Senate Democrats Vote Against Every Budget Proposal
Yesterday, Senate Democrats unanimously voted against every budget proposal brought to the floor. In the words of Treasury Secretary Tim Geithner: “we don’t have a definitive solution…we just don’t like yours.”
Last month, Senator Kent Conrad (D-ND), Chairman of the Senate Budget Committee, claimed that he would produce a budget for the upcoming fiscal year. And, just like the previous year, he turned around and refused to actually do so. As a result, Senate Democrats offered no budget of their own, and instead voted against every proposal offered by Republicans that would actually put our nation on a path to fiscal sanity.
The most interesting – and telling – vote was for a proposal offered by Senator Jeff Sessions (R-AL) on behalf of President Obama. Senate Democrats – for the second year in a row – voted unanimously against a Democrat President’s own budget. Senate Democrats claimed they did so because it was not actually the President’s budget, which was the same excused used by House Democrats when the proposal was unanimously rejected in the House. The reality is that if Democrats felt that way, and agreed with President Obama’s budget plan, then they could have introduced the budget themselves, but surprise, surprise they didn’t.
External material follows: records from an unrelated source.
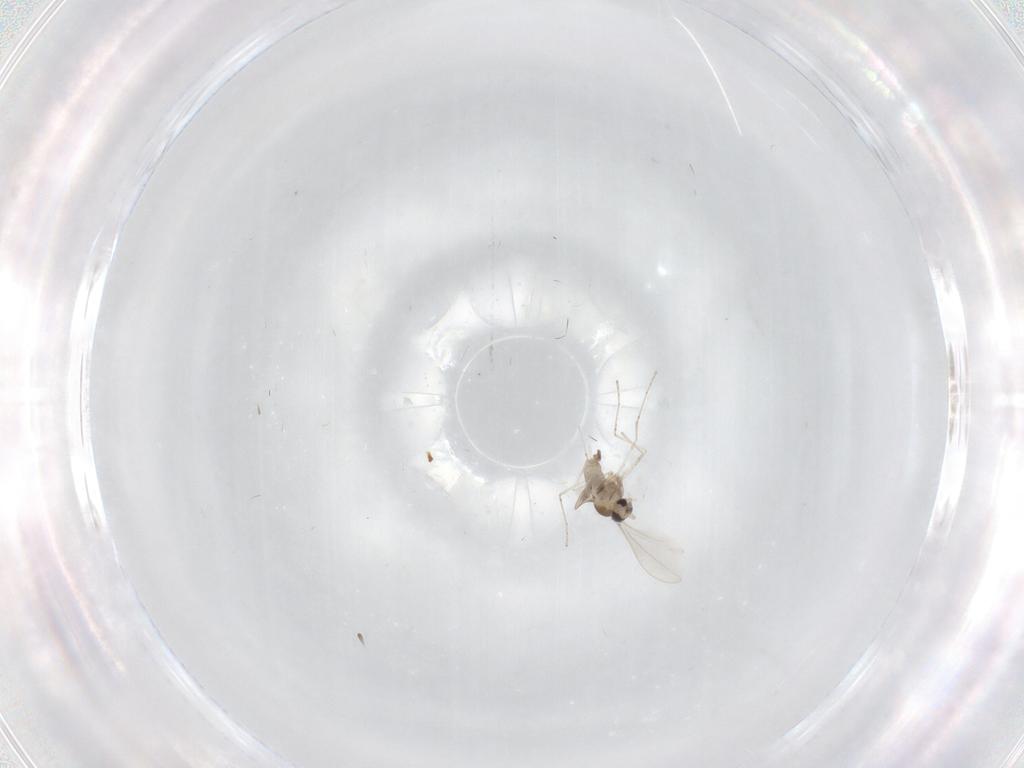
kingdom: Animalia
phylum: Arthropoda
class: Insecta
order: Diptera
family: Cecidomyiidae
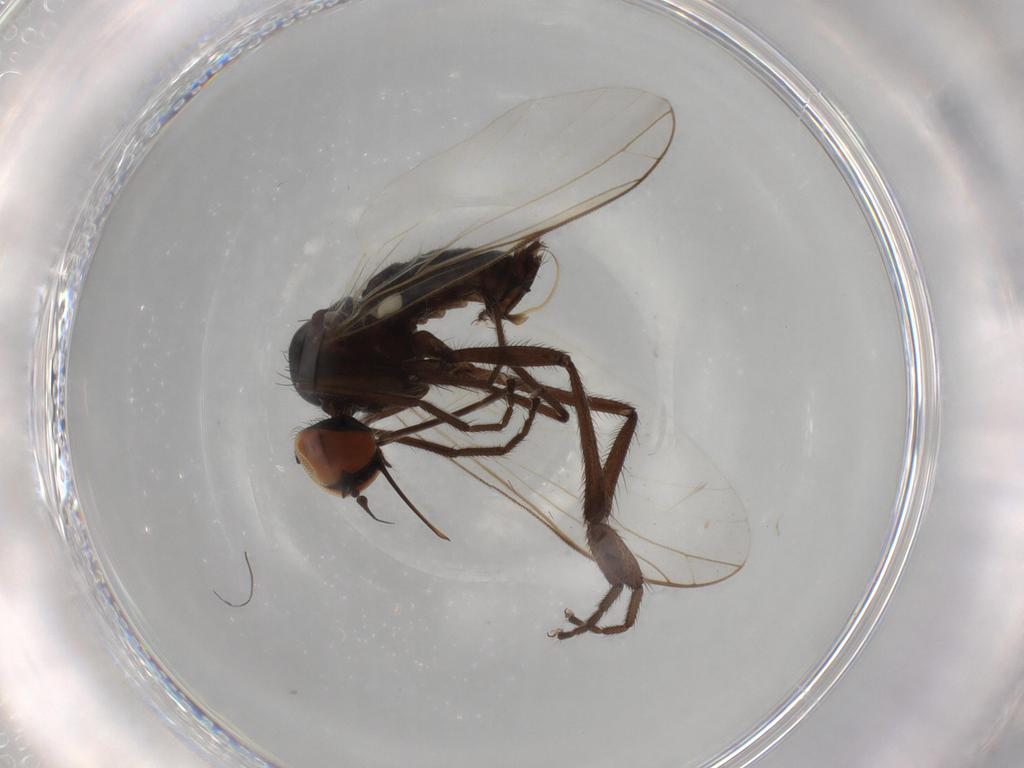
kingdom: Animalia
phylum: Arthropoda
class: Insecta
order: Diptera
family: Empididae
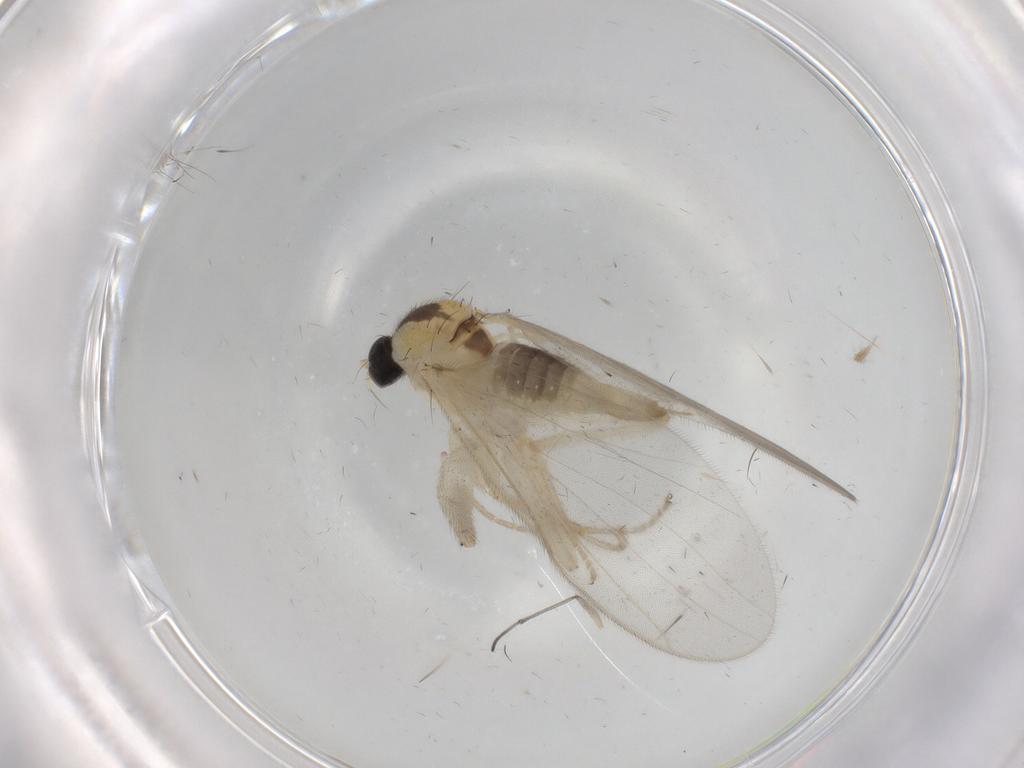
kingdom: Animalia
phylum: Arthropoda
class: Insecta
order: Diptera
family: Hybotidae
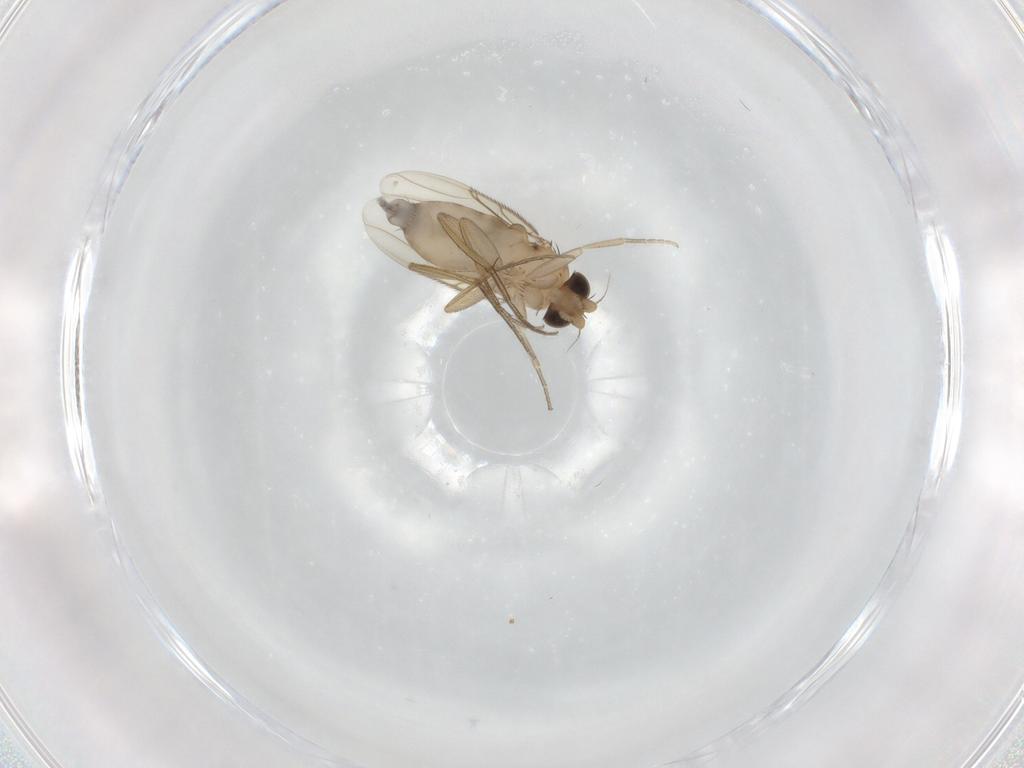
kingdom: Animalia
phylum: Arthropoda
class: Insecta
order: Diptera
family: Phoridae
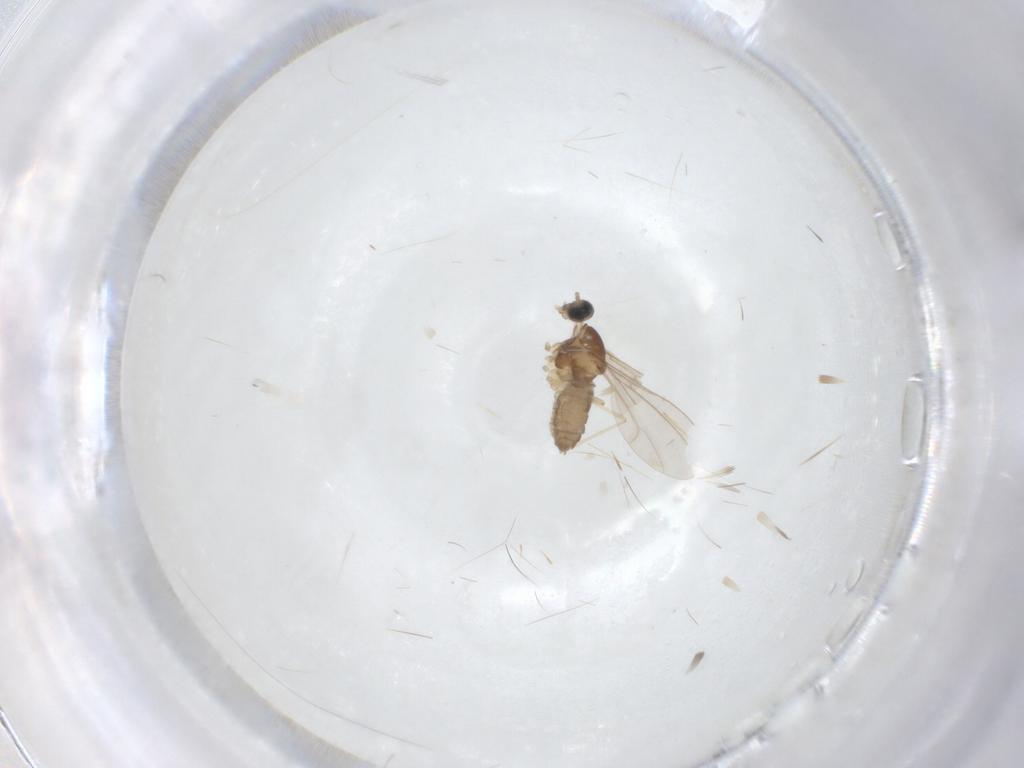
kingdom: Animalia
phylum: Arthropoda
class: Insecta
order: Diptera
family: Cecidomyiidae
So to recap: five budgets were proposed, and Senate Democrats voted for none of them, and another year will go by without the Senate passing a budget. Who needs the law?
Senate Democrat FY2013 Budget Votes:
- S.Con.Res.41, the President’s Budget: 0 Democrat votes
- H.Con.Res.112, the House-Passed Ryan Budget: 0 Democrat votes
- S.Con.Res.37, Senator Pat Toomey’s (R-PA) Budget: 0 Democrat votes
- S.Con.Res.42, Senator Rand Paul’s (R-KY) Budget: 0 Democrat votes
- S.Con.Res.44, Senate Mike Lee’s (R-UT) Budget (Heritage’s Saving the American Dream): 0 Democrat votes
Heck, even House Democrats, who are relegated to minority status in the lower chamber, offered up four different budgets. Congressmen Chris Van Hollen (D-MD), Mike Honda (D-CA), Jim Cooper (D-TN) and Emanuel Cleaver (D-MO) offered varying budget proposals. The budgets received 163, 78, 38 and 107 votes, respectively.